Hacia los últimos años cincuenta, el aeropuerto de Barajas ocupaba el espacio de unos tres campos de fútbol, con algunas cabras al fondo, que se habían quedado sordas. El edificio, de una sola planta, albergaba el despacho de billetes, la facturación de equipaje, el mostrador para el registro de maletas, por carabineros generalmente enguantados; el control de pasaportes, el retén policial y una cafetería para todo el mundo.Si la noche anterior se había prolongado en una juerga flamenca -muy en boga-, no era extraño rematarla en algún piso particular, compartiendo el higball de coñac con alguna modelo de alta costura, una simpática manicura y la frecuente compañía de un comandante de Iberia o Aviaco.

Quien no tuviese entre sus amistades o conocimientos a una maniquí, un piloto o una vocalista de boite era bien poca cosa.
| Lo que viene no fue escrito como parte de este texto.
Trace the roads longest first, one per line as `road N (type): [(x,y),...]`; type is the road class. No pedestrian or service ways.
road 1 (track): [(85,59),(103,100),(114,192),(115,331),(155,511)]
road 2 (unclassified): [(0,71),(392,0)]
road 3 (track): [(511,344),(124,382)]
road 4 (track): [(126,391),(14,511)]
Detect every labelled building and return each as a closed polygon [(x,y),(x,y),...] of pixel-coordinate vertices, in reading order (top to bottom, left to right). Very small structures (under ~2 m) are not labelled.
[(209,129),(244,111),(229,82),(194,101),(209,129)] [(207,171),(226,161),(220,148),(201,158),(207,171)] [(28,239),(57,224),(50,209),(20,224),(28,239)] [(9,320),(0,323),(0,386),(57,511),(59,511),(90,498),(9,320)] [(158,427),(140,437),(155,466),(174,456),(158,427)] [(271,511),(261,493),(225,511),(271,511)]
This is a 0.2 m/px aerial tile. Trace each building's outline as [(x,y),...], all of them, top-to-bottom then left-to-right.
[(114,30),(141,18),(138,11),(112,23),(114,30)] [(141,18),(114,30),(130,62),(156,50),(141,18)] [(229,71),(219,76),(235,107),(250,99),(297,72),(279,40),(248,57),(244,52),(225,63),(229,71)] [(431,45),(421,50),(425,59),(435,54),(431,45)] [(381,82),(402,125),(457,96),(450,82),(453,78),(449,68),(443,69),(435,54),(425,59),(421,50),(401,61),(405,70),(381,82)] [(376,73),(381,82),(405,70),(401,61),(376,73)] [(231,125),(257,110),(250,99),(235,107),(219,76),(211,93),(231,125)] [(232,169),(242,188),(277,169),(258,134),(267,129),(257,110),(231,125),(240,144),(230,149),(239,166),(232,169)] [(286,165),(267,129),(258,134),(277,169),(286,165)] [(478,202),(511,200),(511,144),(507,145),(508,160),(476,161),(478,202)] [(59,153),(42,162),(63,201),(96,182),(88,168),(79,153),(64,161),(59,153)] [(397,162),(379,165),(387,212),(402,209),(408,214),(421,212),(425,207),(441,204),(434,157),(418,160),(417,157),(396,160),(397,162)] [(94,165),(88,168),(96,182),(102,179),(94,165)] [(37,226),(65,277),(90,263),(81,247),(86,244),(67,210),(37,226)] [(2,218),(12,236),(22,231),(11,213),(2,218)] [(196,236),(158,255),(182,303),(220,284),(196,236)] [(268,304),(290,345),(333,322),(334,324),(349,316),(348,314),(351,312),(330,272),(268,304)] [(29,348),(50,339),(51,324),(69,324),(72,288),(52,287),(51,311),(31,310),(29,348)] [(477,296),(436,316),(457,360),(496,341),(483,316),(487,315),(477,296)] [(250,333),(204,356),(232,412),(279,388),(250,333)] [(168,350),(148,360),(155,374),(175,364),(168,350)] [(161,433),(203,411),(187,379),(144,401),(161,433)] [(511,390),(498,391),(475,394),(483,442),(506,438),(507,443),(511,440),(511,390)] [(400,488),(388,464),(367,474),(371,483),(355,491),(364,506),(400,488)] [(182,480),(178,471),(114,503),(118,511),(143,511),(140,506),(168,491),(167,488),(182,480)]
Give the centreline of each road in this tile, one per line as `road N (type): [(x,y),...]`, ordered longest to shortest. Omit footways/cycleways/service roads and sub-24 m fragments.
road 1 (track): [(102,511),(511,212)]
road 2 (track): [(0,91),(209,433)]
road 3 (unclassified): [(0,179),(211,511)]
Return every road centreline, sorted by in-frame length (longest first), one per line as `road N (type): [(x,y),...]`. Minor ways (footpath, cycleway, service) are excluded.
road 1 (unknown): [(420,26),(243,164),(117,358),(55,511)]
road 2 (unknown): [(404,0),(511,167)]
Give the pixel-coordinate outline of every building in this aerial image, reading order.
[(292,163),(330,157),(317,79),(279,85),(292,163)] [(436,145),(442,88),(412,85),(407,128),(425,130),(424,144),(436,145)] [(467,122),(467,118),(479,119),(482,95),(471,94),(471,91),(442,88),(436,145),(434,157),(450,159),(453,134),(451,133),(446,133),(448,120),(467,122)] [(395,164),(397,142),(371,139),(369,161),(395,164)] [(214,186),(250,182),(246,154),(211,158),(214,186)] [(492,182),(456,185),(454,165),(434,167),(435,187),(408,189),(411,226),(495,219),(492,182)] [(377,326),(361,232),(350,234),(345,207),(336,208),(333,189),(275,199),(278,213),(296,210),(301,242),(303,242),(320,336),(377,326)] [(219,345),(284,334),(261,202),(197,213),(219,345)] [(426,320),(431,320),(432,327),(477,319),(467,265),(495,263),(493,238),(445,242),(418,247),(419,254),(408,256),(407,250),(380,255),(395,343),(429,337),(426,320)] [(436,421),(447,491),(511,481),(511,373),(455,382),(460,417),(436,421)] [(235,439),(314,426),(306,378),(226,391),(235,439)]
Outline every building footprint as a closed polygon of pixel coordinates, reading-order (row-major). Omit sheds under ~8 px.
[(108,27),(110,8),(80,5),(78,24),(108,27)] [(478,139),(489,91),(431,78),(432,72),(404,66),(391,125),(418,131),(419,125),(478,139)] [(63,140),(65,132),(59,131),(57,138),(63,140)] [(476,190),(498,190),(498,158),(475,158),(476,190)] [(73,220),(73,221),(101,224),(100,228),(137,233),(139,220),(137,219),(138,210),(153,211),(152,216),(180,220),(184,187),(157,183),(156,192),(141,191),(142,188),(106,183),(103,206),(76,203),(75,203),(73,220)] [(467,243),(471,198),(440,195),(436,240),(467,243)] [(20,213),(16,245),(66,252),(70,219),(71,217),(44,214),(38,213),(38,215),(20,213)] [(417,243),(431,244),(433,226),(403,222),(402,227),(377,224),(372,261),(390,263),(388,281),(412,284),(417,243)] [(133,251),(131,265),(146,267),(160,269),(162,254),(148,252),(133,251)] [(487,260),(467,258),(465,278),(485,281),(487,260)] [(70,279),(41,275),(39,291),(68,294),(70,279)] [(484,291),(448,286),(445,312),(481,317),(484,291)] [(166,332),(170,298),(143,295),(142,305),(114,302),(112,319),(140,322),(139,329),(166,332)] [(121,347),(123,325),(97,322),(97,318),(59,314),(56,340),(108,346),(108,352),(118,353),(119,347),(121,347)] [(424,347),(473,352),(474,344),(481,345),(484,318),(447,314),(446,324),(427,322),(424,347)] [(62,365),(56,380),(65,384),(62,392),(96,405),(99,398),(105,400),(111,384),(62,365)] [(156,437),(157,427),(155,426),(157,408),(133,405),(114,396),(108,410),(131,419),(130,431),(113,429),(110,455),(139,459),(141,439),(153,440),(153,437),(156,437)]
Admiraba la entereza de aquellos aviadores, desayunando, en la mesa de al lado -y haciéndonos un guiño imperceptible-, un tazón de café con leche y el vaso de naranjada, apenas cuatro horas después de haber andado a gatas, sobre una alfombra, empeñados en embaular el trago, que nunca era el último.

Aquellos héroes, ahora civiles, tomaban los mandos de los superconstellations, recientes y acondicionadas fortalezas volantes de la última guerra. Ocho o diez horas de vuelo transatlántico, con saltos de Madrid a Lisboa, Azores, Terranova, Montreal, Nueva York, sin relevo. O más cercanos trayectos, en los sólidos bimotores, que referí en otra ocasión.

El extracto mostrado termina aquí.